Your answer should repeat every line of the records below in which the word "School" appears.

───

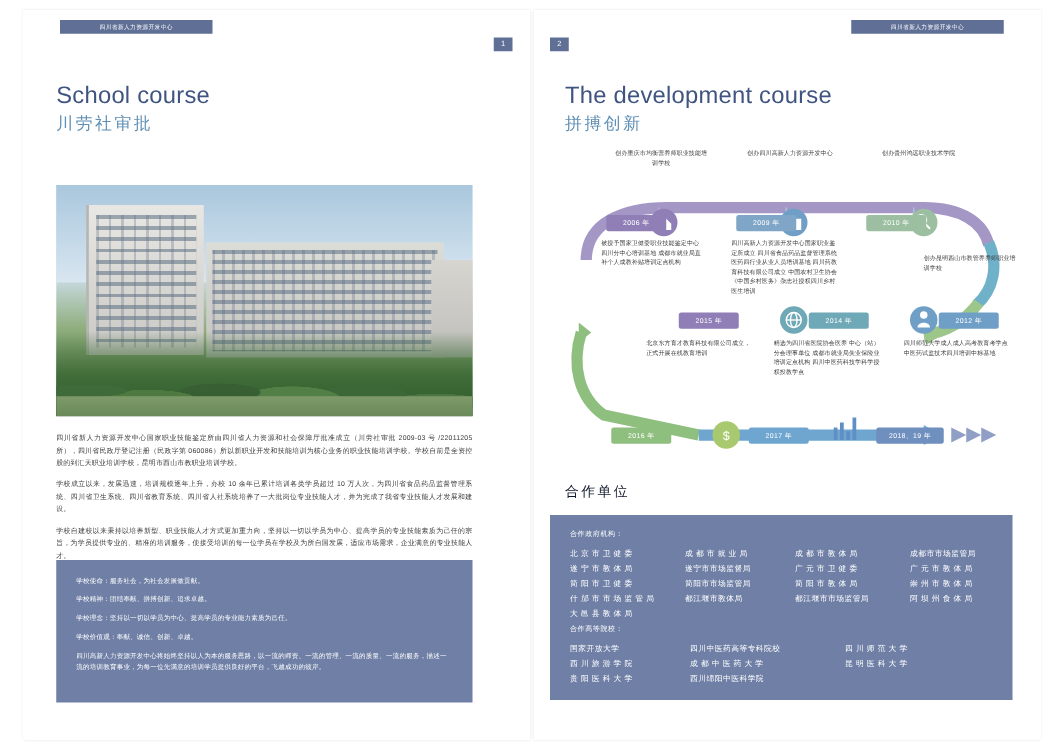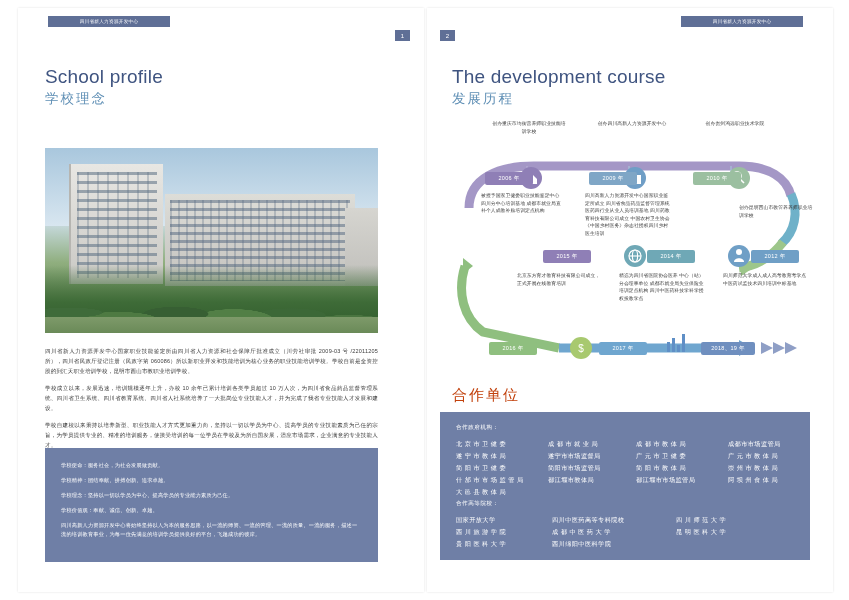--- a/index.html
+++ b/index.html
@@ -182,22 +182,22 @@
     align-items: center;
     justify-content: center;
     letter-spacing: .3px;
   }
 
   
   .partners-title {
     position: absolute;
     left: 465px;
     top: 386px;
-    font-size: 15px;
-    color: #c2410c;
+    font-size: 11px;
+    color: #0f172a;
     letter-spacing: 2px;
   }
   .partners-box {
     position: absolute;
     left: 440px;
     top: 412px;
     width: 370px;
     height: 142px;
     background: #6f7fa6;
     color: #ffffff;
@@ -217,22 +217,22 @@
 </style>
 </head>
 <body>
 
 <div class="spread">
 
   <div class="page page-left">
     <div class="hdr hdr-left">四川省新人力资源开发中心</div>
     <div class="pagenum pagenum-left">1</div>
 
-    <div class="title-en" style="left:27px; top:58px;">School profile</div>
-    <div class="title-cn" style="left:27px; top:82px;">学校理念</div>
+    <div class="title-en" style="left:27px; top:58px;">School course</div>
+    <div class="title-cn" style="left:27px; top:82px;">川劳社审批</div>
 
     <div class="photo" style="left:27px; top:140px; width:333px; height:185px;">
       <div class="sky"></div>
       <div class="bld-main"></div>
       <div class="bld-wide"></div>
       <div class="bld-right"></div>
       <div class="trees"></div>
       <div class="ground"></div>
     </div>
 
@@ -251,21 +251,21 @@
         <p>四川高新人力资源开发中心将始终坚持以人为本的服务思路，以一流的师资、一流的管理、一流的质量、一流的服务，描述一流的培训教育事业，为每一位先满意的培训学员提供良好的平台，飞越成功的彼岸。</p>
       </div>
     </div>
   </div>
 
   <div class="page page-right">
     <div class="hdr hdr-right">四川省新人力资源开发中心</div>
     <div class="pagenum pagenum-right" style="left:13px;">2</div>
 
     <div class="title-en" style="left:25px; top:58px;">The development course</div>
-    <div class="title-cn" style="left:25px; top:82px;">发展历程</div>
+    <div class="title-cn" style="left:25px; top:82px;">拼搏创新</div>
 
     <div class="tl-wrap" style="left:12px; top:108px; width:382px; height:272px;">
 
       <svg width="382" height="272" style="position:absolute;left:0;top:0;">
 
         <path d="M30 92 C 30 62, 60 50, 95 50 L 300 50 C 330 50, 348 62, 352 80" stroke="#9a8cc0" stroke-width="9" fill="none" opacity="0.9"></path>
         <path d="M352 78 C 360 96, 356 116, 342 128" stroke="#6fb1c9" stroke-width="9" fill="none"></path>
 
         <path d="M344 126 C 332 142, 316 150, 300 152" stroke="#9dc68a" stroke-width="9" fill="none"></path>
         <polygon points="302,144 314,152 302,160" fill="#9dc68a"></polygon>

───

• Response:
-    <div class="title-en" style="left:27px; top:58px;">School profile</div>
+    <div class="title-en" style="left:27px; top:58px;">School course</div>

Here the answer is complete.